Here, V is the dependent variable (/predictor). All other occurences are parameters that are fit by a least squares method. f1 is a sigmoid with 2 parameters, f2 is a double sigmoid with 7 parameters. :yup:

I obtain a R2 for each fit; one is \(R^2_{f1}=0.99975\) and one is \(R^2_{f2}=0.995\).

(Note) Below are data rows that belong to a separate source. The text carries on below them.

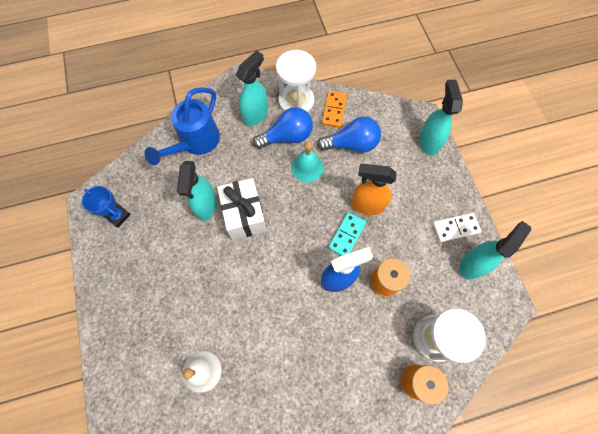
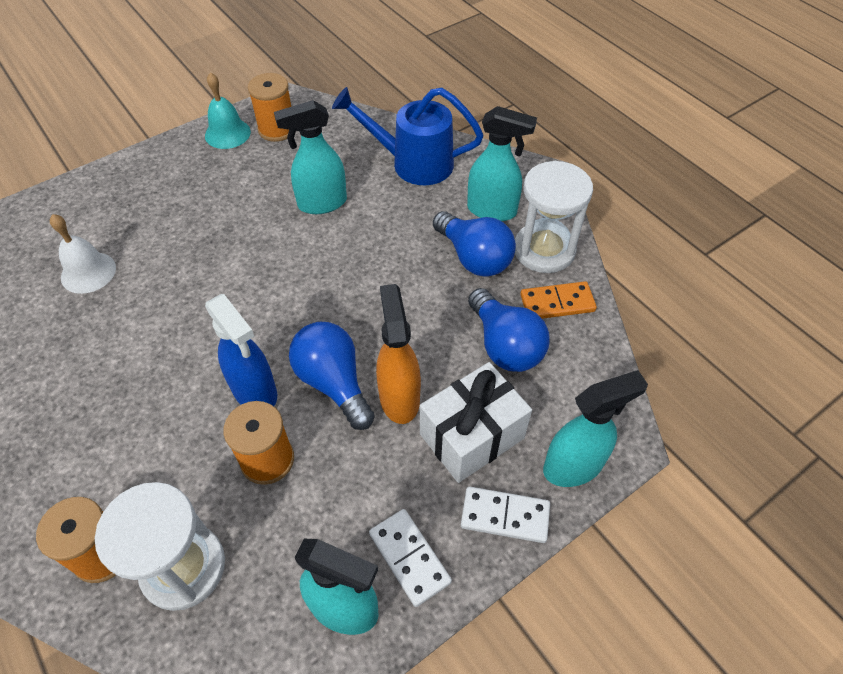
camera: 70 degrees right, 15 degrees down
blue trophy [82,186,131,228] -> orange spool [248,73,292,142]
white gift [217,178,267,240] -> white gift moved to [420,362,532,483]
turquoise bell [291,141,324,183] -> turquoise bell moved to [205,72,251,149]
turquoise domino [328,212,366,256] -> blue light bulb [289,322,375,430]
none -> white domino [461,486,550,543]

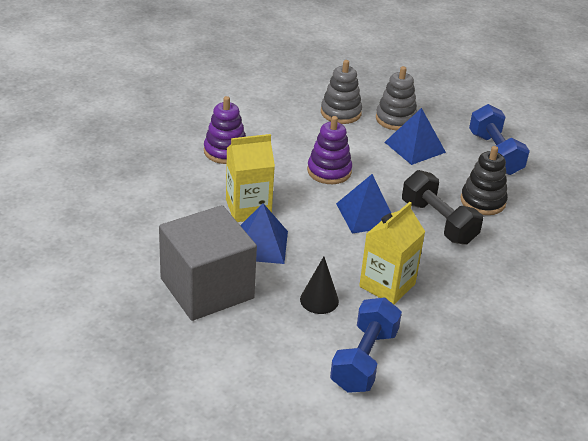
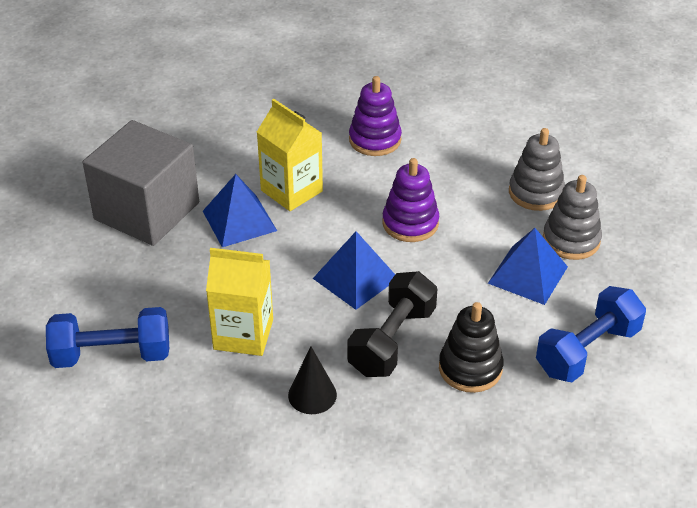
camera: 65 degrees right, 5 degrees up
black cone [300,257,339,314] -> black cone moved to [288,346,337,414]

*I want to know which function the data fits best, i.e. is one of these R2 statistically greater than the other? Seemingly they are almost indistinguishable, but in other cases they may differ more (e.g. R2=0.95 vs 0.9). Can I do a test that tells me which function I should use? Ultimately, this is what I want to know. Whether this is decided by the R2 value or not doesn't matter (in fact I may be wrong thinking that this is what I should use).*If I am using the Rsquare to determine which function (f1 or f2) to use, I have done some reading and think I need to do something as in the following webpage:

http://www.analytictech.com/ba762/handouts/comparersquares.htm

Basically, for regression analysis you can determine whether two different R2 generated from two different regression models (typically with different numbers of predictor variables) are statistically different by calculating the F statistic. Say we have two models m1 and m2, then you can calculate the F stat:

\(

F = \frac{(R^2_{m1} - R^2_{m2})/(df_{m1} - df_{m2})}{R^2_{m2}/(n-df_{m2})}

\)

where \(df_{m1}\) and \(df_{m2}\) are the number of predictor variables in the model and \(R^2\) are the rsquareds for each of the models (m1 and m2). You obviously cannot use this analysis if the number of predictor variables is the same in the two models.

My problem is that I have the same number of predictor variables for my functions f1 and f2. The difference between the functions f1 and f2 is the number of parameters (to be fit) is different. Do I put \(df_{m1}\) and \(df_{m2}\) as the number of parameters that are used in the functions (2 and 7, respectively)?

Any help on this would be really appreciated!